Regulatory changes, weak market volatility weigh on CMC Markets’ earnings in H1 2019
Profit after tax was £7.8 million in the six months to end-September 2018, down 69% against the same period a year earlier.
Online trading services provider CMC Markets Plc (LON:CMCX) has earlier today posted its interim results for the six months to September 30, 2018, with regulatory changes and weak market volatility eating into earnings of the Group during the period.
The filing with the London Stock Exchange reveals a statutory profit before tax of £7.2 million for H1 2019, down 76% on prior year (H1 2018: £29.8 million). Profit after tax was £7.8 million, down 69% against the equivalent period a year earlier (H1 2018: £25 million). Basic earnings per share were 2.7 pence in H1 2019 (H1 2018: 8.7 pence).
Operating expenses rose 6% to £62.7 million (H1 2018: £59.3 million), mainly due to investment in the stockbroking business and higher fixed salary costs across the Group. Revenue per active client fell 22% year-on-year to £1,413.
In the UK, active client numbers were down 9% to 11,083 (H1 2018: 12,164) mainly as a result of lower client acquisition which was impacted by a new appropriateness test and higher wealth hurdles for applicants which was implemented in March 2018. Revenue per active client was also lower by 13% at £2,496 (H1 2018: £2,860), mainly driven by an extended period of less volatile, range bound markets.
Active client numbers in Europe (including the German, Austrian, French, Italian, Spanish, Norwegian, Swedish and Polish offices of CMC) were impacted by the implementation of new appropriateness tests that led to an 11% reduction in acquisition numbers which fed through to a 7% decrease in active client numbers.
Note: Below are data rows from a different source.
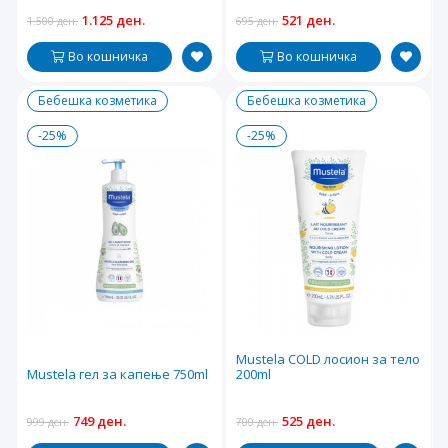
1.125 ден.
521 ден.
1.500 ден.
695 ден.
Во кошничка
Во кошничка
Бебешка козметика
Бебешка козметика
-25%
-25%
Mustela COLD лосион за тело
Mustela гел за капење 750ml
200ml
749 ден.
525 ден.
999 ден.
700 ден.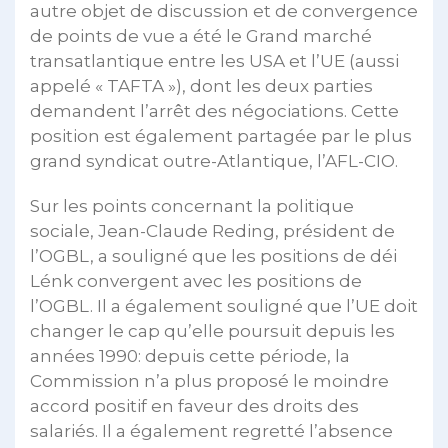
autre objet de discussion et de convergence
de points de vue a été le Grand marché
transatlantique entre les USA et l’UE (aussi
appelé « TAFTA »), dont les deux parties
demandent l’arrêt des négociations. Cette
position est également partagée par le plus
grand syndicat outre-Atlantique, l’AFL-CIO.
Sur les points concernant la politique
sociale, Jean-Claude Reding, président de
l’OGBL, a souligné que les positions de déi
Lénk convergent avec les positions de
l’OGBL. Il a également souligné que l’UE doit
changer le cap qu’elle poursuit depuis les
années 1990: depuis cette période, la
Commission n’a plus proposé le moindre
accord positif en faveur des droits des
salariés. Il a également regretté l’absence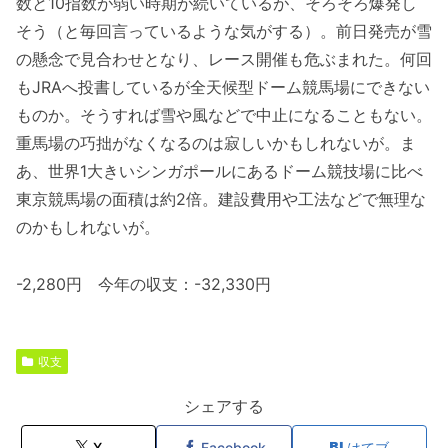
数と10指数が弱い時期が続いているが、そろそろ爆発し
そう（と毎回言っているような気がする）。前日発売が雪
の懸念で見合わせとなり、レース開催も危ぶまれた。何回
もJRAへ投書しているが全天候型ドーム競馬場にできない
ものか。そうすれば雪や風などで中止になることもない。
重馬場の巧拙がなくなるのは寂しいかもしれないが。ま
あ、世界1大きいシンガポールにあるドーム競技場に比べ
東京競馬場の面積は約2倍。建設費用や工法などで無理な
のかもしれないが。
-2,280円 今年の収支：-32,330円
収支
シェアする
X
Facebook
はてブ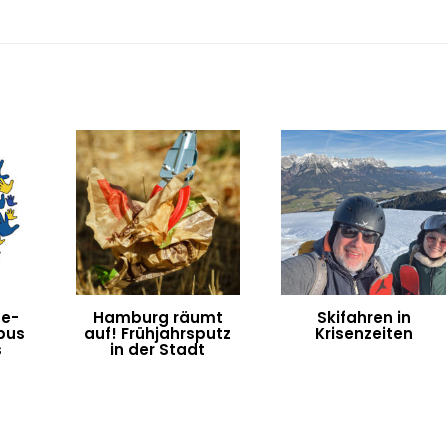
ne-
Hamburg räumt
Skifahren in
bus
auf! Frühjahrsputz
Krisenzeiten
s
in der Stadt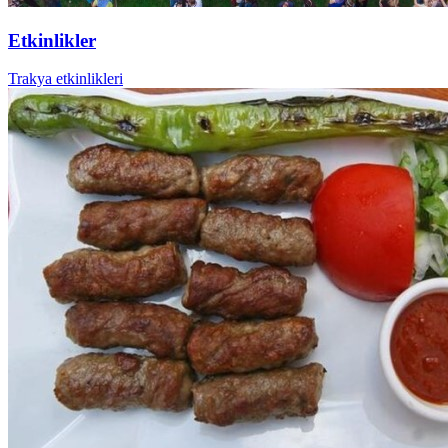
Etkinlikler
Trakya etkinlikleri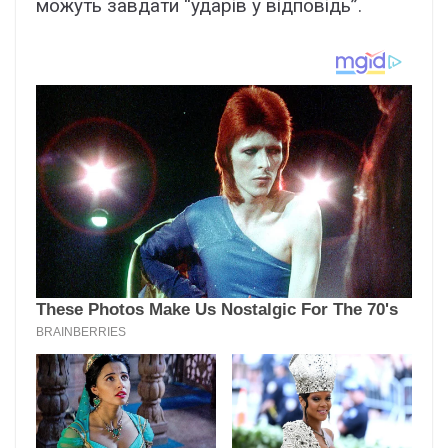
можуть завдати “ударів у відповідь”.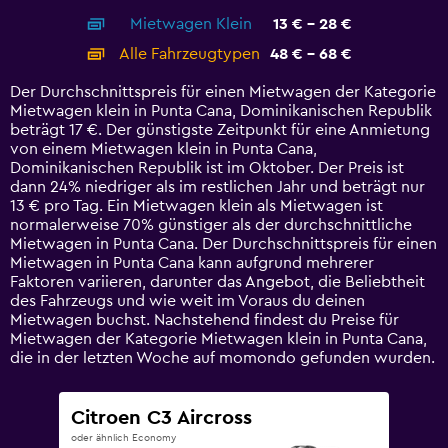
axis
chart
Mietwagen Klein
13 € - 28 €
displaying
categories.
Alle Fahrzeugtypen
48 € - 68 €
Range:
14
Der Durchschnittspreis für einen Mietwagen der Kategorie
categories.
Mietwagen klein in Punta Cana, Dominikanischen Republik
The
beträgt 17 €. Der günstigste Zeitpunkt für eine Anmietung
chart
von einem Mietwagen klein in Punta Cana,
has
Dominikanischen Republik ist im Oktober. Der Preis ist
1
dann 24% niedriger als im restlichen Jahr und beträgt nur
Y
13 € pro Tag. Ein Mietwagen klein als Mietwagen ist
axis
normalerweise 70% günstiger als der durchschnittliche
displaying
Mietwagen in Punta Cana. Der Durchschnittspreis für einen
values.
Mietwagen in Punta Cana kann aufgrund mehrerer
Range:
Faktoren variieren, darunter das Angebot, die Beliebtheit
0
des Fahrzeugs und wie weit im Voraus du deinen
to
Mietwagen buchst. Nachstehend findest du Preise für
75.
Mietwagen der Kategorie Mietwagen klein in Punta Cana,
die in der letzten Woche auf momondo gefunden wurden.
Citroen C3 Aircross
oder ähnlich Economy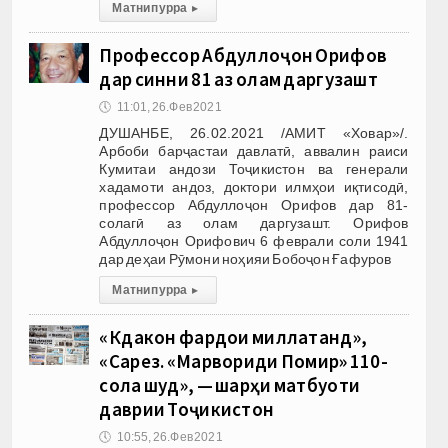
Матни пурра
▸
Профессор Абдуллоҷон Орифов
дар синни 81 аз олам даргузашт
🕔
11:01, 26.Фев 2021
ДУШАНБЕ, 26.02.2021 /АМИТ «Ховар»/.
Арбоби барҷастаи давлатӣ, аввалин раиси
Кумитаи андози Тоҷикистон ва генерали
хадамоти андоз, доктори илмҳои иқтисодӣ,
профессор Абдуллоҷон Орифов дар 81-
солагӣ аз олам даргузашт. Орифов
Абдуллоҷон Орифович 6 феврали соли 1941
дар деҳаи Рӯмони ноҳияи Бобоҷон Ғафуров
Матни пурра
▸
«Кӯдакон фардои миллатанд»,
«Сарез. «Марвориди Помир» 110-
сола шуд», — шарҳи матбуоти
даврии Тоҷикистон
🕔
10:55, 26.Фев 2021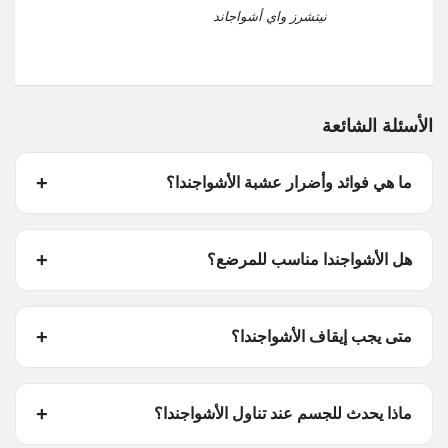
نيتشرز واي أشواجاند
الأسئلة الشائعة
ما هي فوائد وأضرار عشبة الأشواجندا؟
هل الأشواجندا مناسب للمرضع؟
متى يجب إيقاف الأشواجندا؟
ماذا يحدث للجسم عند تناول الأشواجندا؟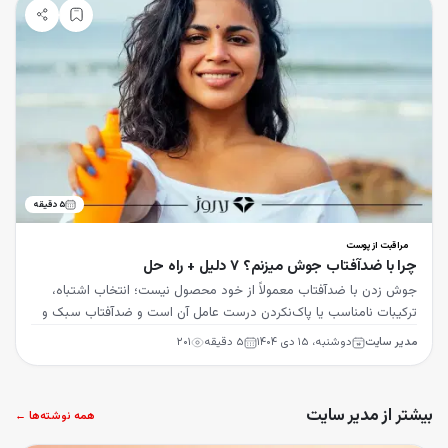
۵
دقیقه
مراقبت از پوست
چرا با ضدآفتاب جوش میزنم؟ 7 دلیل + راه حل
جوش زدن با ضدآفتاب معمولاً از خود محصول نیست؛ انتخاب اشتباه،
ترکیبات نامناسب یا پاک‌نکردن درست عامل آن است و ضدآفتاب سبک و
غیرکومدوژنیک راه‌حل است.
مدیر سایت
دوشنبه، ۱۵ دی ۱۴۰۴
۵
دقیقه
۲۰۱
بیشتر از مدیر سایت
همه نوشته‌ها ←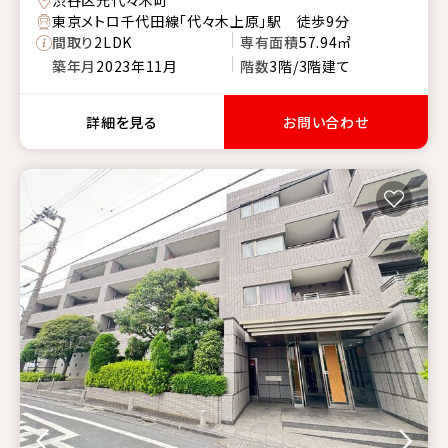
東京メトロ千代田線「代々木上原」駅 徒歩9分
間取り
2LDK
専有面積
57.94㎡
築年月
2023年11月
階数
3階/3階建て
詳細を見る
お問い合わせ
The value of client trades was 5% lower across Europe at £325 billion (H1 2018: £341 billion), with the reduced market volatility in the second quarter limiting opportunities for clients to trade.
On the brighter side, the Australian stockbroking business has benefited from the implementation of the ANZ Bank white label partnership towards the end of H1 2019, with net revenue marking a rise of 33% at £5.5 million (H1 2018: £4.1 million). The majority of the increase is due to the migration of the ANZ Bank intermediaries business in July, with the benefits of the retail migration only affecting one week of the period. There was also growth in existing business brokerage of 6% during the period.
CMC Markets commented that H1 2019 performance can be split into two distinct halves.
“Trading performance in the first quarter relative to the prior year was good, followed by a very challenging second quarter, one of the Group’s most difficult quarters in a number of years”.
The poor performance in the second quarter was blamed on a deterioration in market volatility and range bound markets, combined with the impact of regulatory change.
In terms of outlook, CMC continues to expect 2019 operating costs to be just slightly higher year-on-year, with H2 operating expenses marginally higher than H1.
The brokerage continues to monitor the changes to UK and European retail trading activity and its likely impact on revenue in the medium term, including any impact on the broader competitive landscape.